§ **The task**:
From the first line to the last, copy the data exactly and drop the pictures.

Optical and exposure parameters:

━━━━

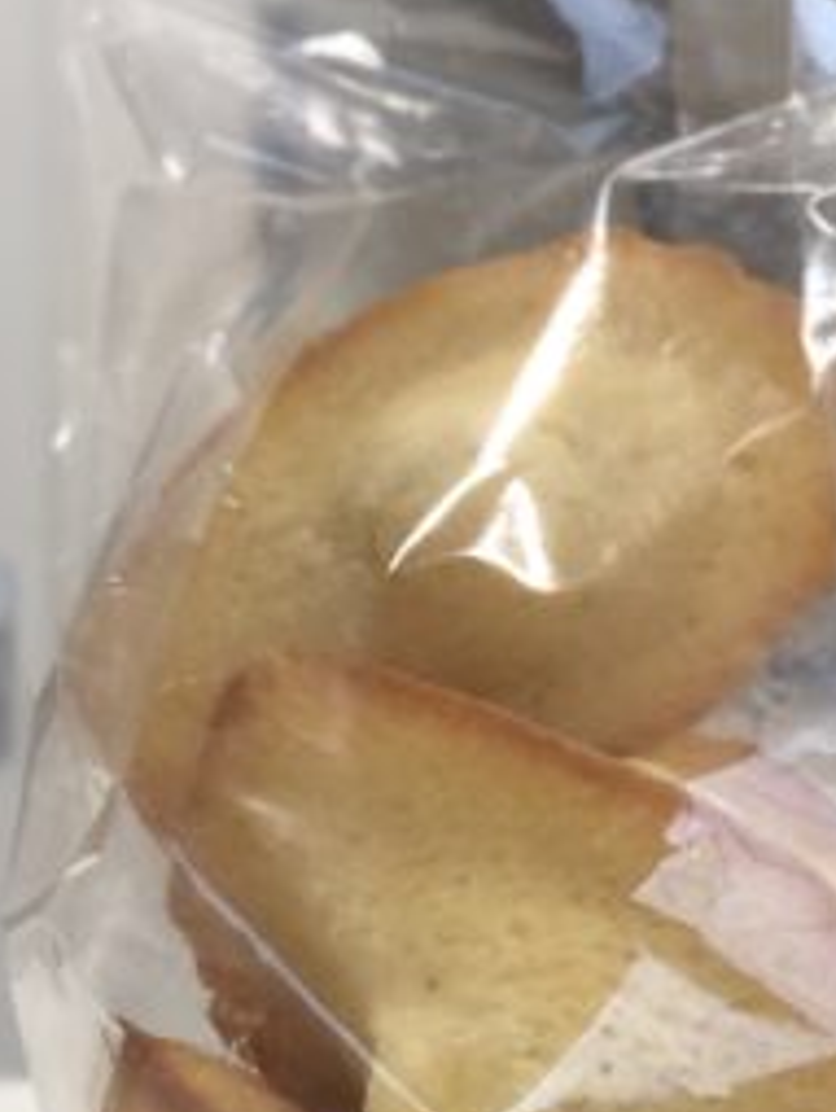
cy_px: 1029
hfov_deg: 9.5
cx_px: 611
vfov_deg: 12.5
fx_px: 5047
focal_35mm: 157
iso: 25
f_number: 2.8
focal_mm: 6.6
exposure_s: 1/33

━━━━

§ **Solution below**:
cy_px: 1029
hfov_deg: 9.5
cx_px: 611
vfov_deg: 12.5
fx_px: 5047
focal_35mm: 157
iso: 25
f_number: 2.8
focal_mm: 6.6
exposure_s: 1/33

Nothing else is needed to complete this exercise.